Here’s the facts: A University of California, Irvine study revealed that employees working in open-plan offices (cubicles or around big tables) were interrupted 63% of their time at work. Employees with offices were interrupted 49% of the time. After each interruption, it took 25 minutes for the cubicle employees and 26 minutes for the office employees to get back on track. However, typically, employees turned to 2.26 OTHER tasks before getting back to the original task from which they had been interrupted. Which means, if each interruption costs you that much time to get back to the original task, it doesn’t take many to eat up your entire working day.
Another study indicates that technology isn’t always the villain, as many people think. The Wall Street Journal reports that face-to-face interruptions account for a third more intrusions than email, voice mail, or phone calls. The challenge is that while we can control our phone and email interruptions, it’s much more difficult – especially when it’s a supervisor – to ignore face-to-face interruptions, because employees don’t want to appear rude.

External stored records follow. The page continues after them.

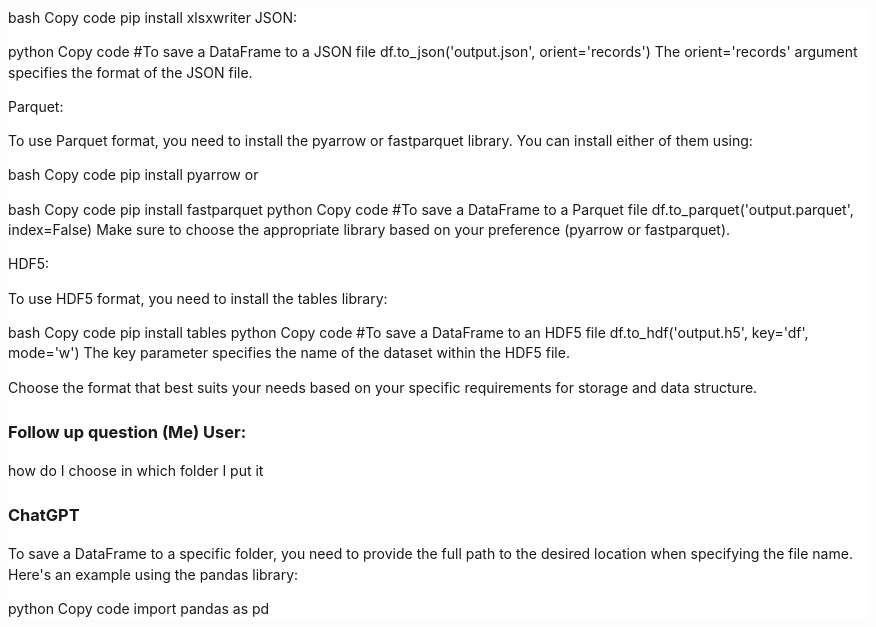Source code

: bash
Copy code
pip install xlsxwriter
JSON:

python
Copy code
#To save a DataFrame to a JSON file
df.to_json('output.json', orient='records')
The orient='records' argument specifies the format of the JSON file.

Parquet:

To use Parquet format, you need to install the pyarrow or fastparquet library. You can install either of them using:

bash
Copy code
pip install pyarrow
or

bash
Copy code
pip install fastparquet
python
Copy code
#To save a DataFrame to a Parquet file
df.to_parquet('output.parquet', index=False)
Make sure to choose the appropriate library based on your preference (pyarrow or fastparquet).

HDF5:

To use HDF5 format, you need to install the tables library:

bash
Copy code
pip install tables
python
Copy code
#To save a DataFrame to an HDF5 file
df.to_hdf('output.h5', key='df', mode='w')
The key parameter specifies the name of the dataset within the HDF5 file.

Choose the format that best suits your needs based on your specific requirements for storage and data structure.

### Follow up question (Me) User:
how do I choose in which folder I put it
### ChatGPT
To save a DataFrame to a specific folder, you need to provide the full path to the desired location when specifying the file name. Here's an example using the pandas library:

python
Copy code
import pandas as pd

But more than simply numbers, research done by Bing Lin, at Portland State University indicates that constant interruptions and distractions cause increased exhaustion, physical strain, and anxiety.
The bottom line? In my book, “Jolt! Get the Jump on a World That’s Constantly Changing,” I write that in a digital world, distractions and interruptions are here to stay. If you’re not intentional about finding focus, and shaping your work environment to help you minimize these interruptions, your work will suffer, and according to research by Bing Lin at Portland State, your life will suffer as well.
What are the distractions you face daily at the office, and how can you adjust your work environment to find better focus?